Dan Bullen, Mechanical Engineering, (515) 294-6000
Skip Derra, News Service, (515) 294-4917


AMES, Iowa -- President Bill Clinton reappointed Iowa State professor Daniel Bullen to the U.S. Nuclear Waste Technical Review Board (NWTRB). Bullen is an ISU associate professor of mechanical engineering.

The board oversees the technical efforts of the U.S. Department of Energy (DOE) on the safe shipment, storage and disposal of high-level radioactive wastes. A primary concern of the board is DOE work on determining a site for the disposal of high-level radioactive wastes.

Bullen was first appointed to the NWTRB in 1997. His reappointment is for four years.

"I'm very happy to continue my work with the board," Bullen said. "Our task is very challenging and that makes it inherently interesting from an engineering point of view."

The Nuclear Waste Technical Review Board was created by Congress in 1987 as an independent agency responsible for evaluating the scientific and technical validity of DOE activities in the high-level radioactive waste management program.

Bullen is one of three members to be reappointed by President Clinton. The other two are Debra Knopman, director of the Center for Innovation and the Environment of the Progressive Policy Institute, Washington, D.C.; and Priscilla Nelson, director of the Division of Civil and Mechanical Systems for the Directorate for Engineering at the National Science Foundation.

The Board consists of 11 members who are nominated by the National Academy of Sciences for appointment by the president. Members are selected on the basis of their distinguished service and serve four year terms.

Bullen's expertise is in the area of performance assessments of engineered barrier systems. These systems will ultimately shield the high-level radioactivity emitted by the wastes and are a crucial element in the overall nuclear waste repository.

The board's primary job is to provide guidance and technical insight to the DOE as it works out details for a long-term repository for high-level nuclear waste from commercial reactors and from the production of nuclear weapons. A Yucca Mountain, Nev., site is currently being characterized as a potential site for the permanent disposal of high-level radioactive wastes.

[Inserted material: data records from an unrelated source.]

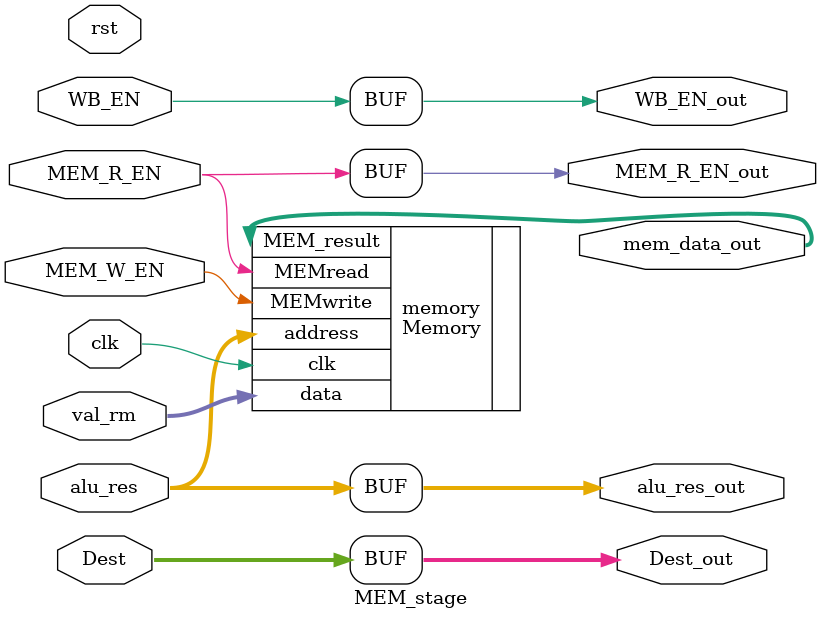
<source format=v>
`timescale 1ns/1ns
module MEM_stage(
    input clk, rst,
    input MEM_R_EN, MEM_W_EN, WB_EN,
    input [31:0] alu_res, val_rm,
    input [3:0] Dest,
    output reg MEM_R_EN_out, WB_EN_out,
    output reg [31:0] alu_res_out,
    output [31:0]mem_data_out,
    output reg [3:0] Dest_out
);
  
  Memory memory(
    .clk(clk),
    .MEMread(MEM_R_EN),
    .MEMwrite(MEM_W_EN),
    .address(alu_res),
    .data(val_rm),
    .MEM_result(mem_data_out)
  );
  
  assign MEM_R_EN_out = MEM_R_EN;
  assign WB_EN_out = WB_EN;
  assign alu_res_out = alu_res;
  assign Dest_out = Dest;
  
endmodule
</source>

Bullen joined the ISU faculty in 1992 as an associate professor of nuclear engineering. From 1993-1996, he served as nuclear engineering program coordinator. He also serves as the director of the Nuclear Reactor Laboratory at ISU.

Prior joining the ISU faculty, Bullen held faculty appointments at Georgia Institute of Technology (1990-92), Atlanta, and North Carolina State University (1989-90), Raleigh. He has worked in industry and at the Lawrence Livermore National Laboratory, Livermore, Calif.